Zeiss 28mm f/2? Expensive, but worth every penny.


----------



## bdunbar79 (Jun 12, 2012)

BozillaNZ said:


> Wide angle low light shallow DoF is FF's specialty. You just have to suck it up if you really crave for that effect.
> 
> 5D2/3 + 24L suits it perfectly.



Oh yeah!


----------



## bdunbar79 (Jun 12, 2012)

locke42 said:


> Right now, I have a 50mm f/1.4 USM and a 15-85mm f/3.5-56 USM. Both are great, but I'm finding myself wanting to do a lot of indoor wide angle shots with relatively low light. The 50mm is too tight, and the 15-85mm is too slow.
> 
> Does anyone have any recommendations for a fast, relatively affordable wide-angle lens for a 60D that might fit the bill? It need not be a zoom lens, but I would like it to be very fast (faster than f/2 if possible; definitely faster than f/3). I know Canon has a 28mm f/1.8 USM, but I've read a couple of mixed reviews about its performance.



Since you have a 60D, hmm. 24mm would be about what, 38-39mm on the crop. Is that wide enough for you? I just can't see 28mm being that wide. 28 x 1.6 is about 45mm. I don't have the answer here. You could save up the extra money over a longer period and get the 24mm f/1.4L (which is an awesome lens) or save a little more money and get a 16-35mm f/2.8L II. I guess $1k is a tough thing to hit when looking for a good lens down at these focal lengths. Since you have a 50mm and that is just a bit too tight, I'm guessing the 28 would work for you if that is wide enough for you and obviously much, much more affordable than the other two lenses I mentioned. Don't plan on great IQ at f/1.8 though on that 28mm.


----------



## robbymack (Jun 12, 2012)

That's a tough one for under a grand the tokina 11-16 is a good bet, but thats only 2.8. I find f2.8 generally just ok stopping indoor action, not the best but adequate in most situations. It seems you feel the same way hence the question. don't worry about the pixel peepers who complain about the 28 1.8. If it fits your needs and your budget you won't regret it, I never have. There really isnt a whole lot of choices in canon only. You could try the 35 f2 but no usm on that lens, not sure if that is a deal breaker or not. 

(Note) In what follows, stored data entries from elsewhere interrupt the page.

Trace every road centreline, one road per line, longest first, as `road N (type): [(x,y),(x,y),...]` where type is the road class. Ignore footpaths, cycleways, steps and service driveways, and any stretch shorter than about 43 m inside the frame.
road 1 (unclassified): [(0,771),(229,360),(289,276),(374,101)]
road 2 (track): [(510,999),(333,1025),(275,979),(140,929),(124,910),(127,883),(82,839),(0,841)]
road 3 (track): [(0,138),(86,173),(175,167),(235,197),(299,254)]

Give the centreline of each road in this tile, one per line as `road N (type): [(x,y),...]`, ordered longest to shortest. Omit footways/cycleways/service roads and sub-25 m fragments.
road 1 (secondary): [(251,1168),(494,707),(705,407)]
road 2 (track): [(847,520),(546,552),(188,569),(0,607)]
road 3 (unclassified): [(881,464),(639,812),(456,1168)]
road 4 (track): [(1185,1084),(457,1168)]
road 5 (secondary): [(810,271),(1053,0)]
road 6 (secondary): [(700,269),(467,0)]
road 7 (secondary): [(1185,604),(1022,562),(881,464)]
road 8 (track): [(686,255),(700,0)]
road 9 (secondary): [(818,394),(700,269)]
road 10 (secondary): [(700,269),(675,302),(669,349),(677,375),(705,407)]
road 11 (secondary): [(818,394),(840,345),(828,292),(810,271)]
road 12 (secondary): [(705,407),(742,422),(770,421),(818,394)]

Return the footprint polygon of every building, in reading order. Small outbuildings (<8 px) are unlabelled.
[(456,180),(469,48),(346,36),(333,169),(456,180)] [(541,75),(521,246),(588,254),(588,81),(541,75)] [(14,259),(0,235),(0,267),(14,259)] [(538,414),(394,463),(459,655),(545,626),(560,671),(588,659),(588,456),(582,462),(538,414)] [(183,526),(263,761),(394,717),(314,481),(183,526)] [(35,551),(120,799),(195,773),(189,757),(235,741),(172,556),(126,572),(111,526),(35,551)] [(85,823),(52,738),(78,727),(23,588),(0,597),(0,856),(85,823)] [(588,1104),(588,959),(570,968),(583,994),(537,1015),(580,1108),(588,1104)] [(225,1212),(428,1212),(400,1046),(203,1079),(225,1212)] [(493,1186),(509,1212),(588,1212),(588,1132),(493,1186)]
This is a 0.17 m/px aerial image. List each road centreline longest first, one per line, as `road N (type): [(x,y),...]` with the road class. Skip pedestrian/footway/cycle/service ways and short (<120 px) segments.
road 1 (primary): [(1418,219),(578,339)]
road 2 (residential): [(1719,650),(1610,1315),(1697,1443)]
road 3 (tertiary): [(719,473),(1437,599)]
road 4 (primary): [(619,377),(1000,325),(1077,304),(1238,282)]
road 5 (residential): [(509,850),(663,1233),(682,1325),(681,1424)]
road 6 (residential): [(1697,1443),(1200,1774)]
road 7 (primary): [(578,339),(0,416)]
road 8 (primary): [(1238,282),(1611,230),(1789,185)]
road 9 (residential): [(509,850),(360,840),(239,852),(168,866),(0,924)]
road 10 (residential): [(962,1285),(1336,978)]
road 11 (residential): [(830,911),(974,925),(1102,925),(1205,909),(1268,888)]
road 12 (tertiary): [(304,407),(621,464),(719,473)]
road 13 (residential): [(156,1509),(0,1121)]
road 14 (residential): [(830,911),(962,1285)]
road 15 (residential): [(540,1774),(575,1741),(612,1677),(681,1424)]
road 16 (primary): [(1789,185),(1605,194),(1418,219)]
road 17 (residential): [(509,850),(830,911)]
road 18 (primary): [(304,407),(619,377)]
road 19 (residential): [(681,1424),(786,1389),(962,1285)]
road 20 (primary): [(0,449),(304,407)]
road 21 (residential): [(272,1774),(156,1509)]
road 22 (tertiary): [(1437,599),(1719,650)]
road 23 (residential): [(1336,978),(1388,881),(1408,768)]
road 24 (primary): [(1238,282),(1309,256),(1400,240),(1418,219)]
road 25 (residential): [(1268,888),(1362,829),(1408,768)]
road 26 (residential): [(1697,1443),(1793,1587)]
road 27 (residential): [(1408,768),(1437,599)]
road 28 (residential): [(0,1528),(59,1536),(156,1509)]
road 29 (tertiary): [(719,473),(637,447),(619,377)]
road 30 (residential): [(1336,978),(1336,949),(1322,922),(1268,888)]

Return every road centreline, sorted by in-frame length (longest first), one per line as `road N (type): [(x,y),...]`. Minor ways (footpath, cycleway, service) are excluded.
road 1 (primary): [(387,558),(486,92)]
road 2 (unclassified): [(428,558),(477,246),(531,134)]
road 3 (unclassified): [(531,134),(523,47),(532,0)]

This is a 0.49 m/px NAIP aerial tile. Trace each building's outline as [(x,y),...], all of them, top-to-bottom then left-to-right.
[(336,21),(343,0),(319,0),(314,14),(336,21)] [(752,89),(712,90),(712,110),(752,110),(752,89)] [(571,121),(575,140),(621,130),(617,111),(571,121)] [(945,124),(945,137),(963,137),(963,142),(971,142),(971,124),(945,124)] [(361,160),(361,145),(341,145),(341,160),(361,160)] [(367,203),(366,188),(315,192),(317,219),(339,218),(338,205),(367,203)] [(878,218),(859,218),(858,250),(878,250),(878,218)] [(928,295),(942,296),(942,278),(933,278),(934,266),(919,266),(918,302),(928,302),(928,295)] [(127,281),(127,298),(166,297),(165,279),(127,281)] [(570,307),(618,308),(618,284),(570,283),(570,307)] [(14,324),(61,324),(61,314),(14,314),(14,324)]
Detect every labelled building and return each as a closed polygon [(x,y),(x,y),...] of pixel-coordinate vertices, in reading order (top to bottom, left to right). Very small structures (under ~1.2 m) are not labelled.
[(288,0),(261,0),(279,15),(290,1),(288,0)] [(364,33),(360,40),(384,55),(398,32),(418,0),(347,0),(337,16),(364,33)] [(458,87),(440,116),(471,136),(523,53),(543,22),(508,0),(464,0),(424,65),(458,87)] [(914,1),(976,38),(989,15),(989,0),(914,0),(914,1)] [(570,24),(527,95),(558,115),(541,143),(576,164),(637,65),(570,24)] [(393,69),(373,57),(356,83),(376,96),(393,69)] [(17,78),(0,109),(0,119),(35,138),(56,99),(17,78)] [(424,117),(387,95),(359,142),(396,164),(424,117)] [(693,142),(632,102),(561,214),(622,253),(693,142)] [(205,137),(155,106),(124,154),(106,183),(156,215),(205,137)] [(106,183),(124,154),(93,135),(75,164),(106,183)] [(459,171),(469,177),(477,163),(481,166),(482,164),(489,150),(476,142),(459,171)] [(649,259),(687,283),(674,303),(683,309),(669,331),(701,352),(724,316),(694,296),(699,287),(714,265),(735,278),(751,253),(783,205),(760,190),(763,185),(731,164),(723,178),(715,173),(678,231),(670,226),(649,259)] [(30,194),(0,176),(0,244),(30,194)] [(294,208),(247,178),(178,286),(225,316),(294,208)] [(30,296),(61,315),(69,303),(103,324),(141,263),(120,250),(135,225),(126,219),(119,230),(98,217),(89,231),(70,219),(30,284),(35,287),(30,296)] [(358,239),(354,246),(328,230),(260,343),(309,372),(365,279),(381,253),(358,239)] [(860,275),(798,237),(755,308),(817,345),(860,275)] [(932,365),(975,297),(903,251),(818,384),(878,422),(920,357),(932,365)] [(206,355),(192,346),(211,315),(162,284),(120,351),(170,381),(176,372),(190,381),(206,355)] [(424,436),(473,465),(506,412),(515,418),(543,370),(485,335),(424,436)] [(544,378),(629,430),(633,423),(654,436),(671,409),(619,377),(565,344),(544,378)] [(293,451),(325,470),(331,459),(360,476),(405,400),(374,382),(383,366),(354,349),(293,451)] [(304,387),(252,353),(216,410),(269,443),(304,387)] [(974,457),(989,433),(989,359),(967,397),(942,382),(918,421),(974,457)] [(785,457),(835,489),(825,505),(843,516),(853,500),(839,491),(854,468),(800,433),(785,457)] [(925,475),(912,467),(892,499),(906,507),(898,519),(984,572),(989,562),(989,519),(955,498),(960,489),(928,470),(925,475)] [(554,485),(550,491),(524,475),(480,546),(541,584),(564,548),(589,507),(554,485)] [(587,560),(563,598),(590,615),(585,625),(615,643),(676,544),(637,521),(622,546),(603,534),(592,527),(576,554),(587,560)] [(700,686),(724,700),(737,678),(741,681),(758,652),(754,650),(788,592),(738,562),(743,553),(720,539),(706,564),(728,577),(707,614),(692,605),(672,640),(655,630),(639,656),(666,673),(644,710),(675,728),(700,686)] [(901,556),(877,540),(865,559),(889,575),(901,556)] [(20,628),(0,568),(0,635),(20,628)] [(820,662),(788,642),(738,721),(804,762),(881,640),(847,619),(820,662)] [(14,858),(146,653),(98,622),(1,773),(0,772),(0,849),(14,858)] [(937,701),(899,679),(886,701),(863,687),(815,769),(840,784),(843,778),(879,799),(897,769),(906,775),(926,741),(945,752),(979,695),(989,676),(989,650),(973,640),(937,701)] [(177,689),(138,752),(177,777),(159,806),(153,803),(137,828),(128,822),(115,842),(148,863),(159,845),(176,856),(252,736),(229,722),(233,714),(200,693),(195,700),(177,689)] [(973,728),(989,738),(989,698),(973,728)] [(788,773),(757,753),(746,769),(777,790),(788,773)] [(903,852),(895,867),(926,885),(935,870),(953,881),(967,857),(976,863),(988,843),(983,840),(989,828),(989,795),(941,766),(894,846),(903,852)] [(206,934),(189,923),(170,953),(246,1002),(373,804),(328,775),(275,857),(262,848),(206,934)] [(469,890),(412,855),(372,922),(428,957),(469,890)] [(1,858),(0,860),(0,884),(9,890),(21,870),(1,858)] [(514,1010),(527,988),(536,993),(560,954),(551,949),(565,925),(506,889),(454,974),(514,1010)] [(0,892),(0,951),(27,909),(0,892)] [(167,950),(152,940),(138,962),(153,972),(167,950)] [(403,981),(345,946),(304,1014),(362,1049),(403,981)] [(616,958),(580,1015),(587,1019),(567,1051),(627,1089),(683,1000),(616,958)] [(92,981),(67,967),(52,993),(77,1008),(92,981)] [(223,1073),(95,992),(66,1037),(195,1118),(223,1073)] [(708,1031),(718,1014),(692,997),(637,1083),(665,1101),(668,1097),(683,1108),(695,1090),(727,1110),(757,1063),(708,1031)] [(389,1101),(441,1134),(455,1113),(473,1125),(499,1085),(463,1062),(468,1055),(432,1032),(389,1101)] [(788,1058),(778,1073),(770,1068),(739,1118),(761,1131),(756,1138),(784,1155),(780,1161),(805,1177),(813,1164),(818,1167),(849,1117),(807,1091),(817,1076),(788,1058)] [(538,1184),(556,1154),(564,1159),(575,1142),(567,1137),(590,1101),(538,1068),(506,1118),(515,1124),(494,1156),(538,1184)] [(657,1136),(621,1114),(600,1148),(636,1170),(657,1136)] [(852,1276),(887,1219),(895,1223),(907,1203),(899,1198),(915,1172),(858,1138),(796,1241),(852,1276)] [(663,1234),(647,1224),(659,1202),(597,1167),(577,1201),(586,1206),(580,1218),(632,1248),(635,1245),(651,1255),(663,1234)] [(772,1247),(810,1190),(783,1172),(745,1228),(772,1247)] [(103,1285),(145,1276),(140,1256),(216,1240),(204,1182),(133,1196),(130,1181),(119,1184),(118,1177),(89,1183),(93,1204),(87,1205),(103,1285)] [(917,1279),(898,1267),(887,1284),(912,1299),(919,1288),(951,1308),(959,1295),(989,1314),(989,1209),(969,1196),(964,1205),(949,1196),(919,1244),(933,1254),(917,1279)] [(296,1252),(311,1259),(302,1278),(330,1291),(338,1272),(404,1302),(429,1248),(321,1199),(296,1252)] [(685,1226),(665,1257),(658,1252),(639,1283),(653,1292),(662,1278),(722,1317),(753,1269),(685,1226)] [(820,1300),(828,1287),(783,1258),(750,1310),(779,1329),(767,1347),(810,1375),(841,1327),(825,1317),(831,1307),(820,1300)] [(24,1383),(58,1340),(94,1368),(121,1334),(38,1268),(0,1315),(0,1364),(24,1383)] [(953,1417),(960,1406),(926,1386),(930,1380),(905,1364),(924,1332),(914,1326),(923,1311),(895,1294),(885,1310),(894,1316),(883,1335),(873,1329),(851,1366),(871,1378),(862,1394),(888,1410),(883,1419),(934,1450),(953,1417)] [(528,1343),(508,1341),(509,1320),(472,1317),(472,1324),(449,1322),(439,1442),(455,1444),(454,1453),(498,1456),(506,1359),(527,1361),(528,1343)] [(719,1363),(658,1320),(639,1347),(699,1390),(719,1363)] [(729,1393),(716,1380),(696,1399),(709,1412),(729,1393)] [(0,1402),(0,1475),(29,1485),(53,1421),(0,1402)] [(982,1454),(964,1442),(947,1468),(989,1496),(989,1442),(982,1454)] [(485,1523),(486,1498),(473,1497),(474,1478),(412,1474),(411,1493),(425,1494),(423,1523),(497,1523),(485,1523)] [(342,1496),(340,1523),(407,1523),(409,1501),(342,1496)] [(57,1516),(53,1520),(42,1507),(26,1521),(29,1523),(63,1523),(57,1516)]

How about just adding a decent flash to your current kit?

Good luck keep us posted on what you decide and how your getting on with it.


----------



## jabbott (Jun 12, 2012)

If you don't like the Canon 28mm f/1.8, you may want to look at the Sigma 28mm f/1.8. I've shot some with it and was very impressed. It won't be extremely wide angle on a crop sensor but the image quality and bokeh are definitely good. Alternatively you could consider picking up a used 5D classic full frame DSLR and pairing it with your 50mm f/1.4 to get a much wider field of view while maintaining a fast aperture. I shoot with that combo quite a bit indoors and other than the lack of auto white balance and being limited to ISO 1600, it works really well. You should be able to pick one up for under $1K also. I know that 50mm on a full frame is equivalent to 31mm on a 1.6x crop sensor (which is greater than the 28mm you specified), but it's close enough that I figured you still may want to consider it.


----------



## axtstern (Jun 12, 2012)

Hi,

by chance I ranted a few days ago about the Sigma 24mm 1:8 in my blog

http://photo-otaku.de/Wordpress/?p=6

It is a cheap and a littllebit weird kind of a lens but it might do the trick for you.


----------



## studio1972 (Jun 12, 2012)

locke42 said:


> Right now, I have a 50mm f/1.4 USM and a 15-85mm f/3.5-56 USM. Both are great, but I'm finding myself wanting to do a lot of indoor wide angle shots with relatively low light. The 50mm is too tight, and the 15-85mm is too slow.
> 
> Does anyone have any recommendations for a fast, relatively affordable wide-angle lens for a 60D that might fit the bill? It need not be a zoom lens, but I would like it to be very fast (faster than f/2 if possible; definitely faster than f/3). I know Canon has a 28mm f/1.8 USM, but I've read a couple of mixed reviews about its performance.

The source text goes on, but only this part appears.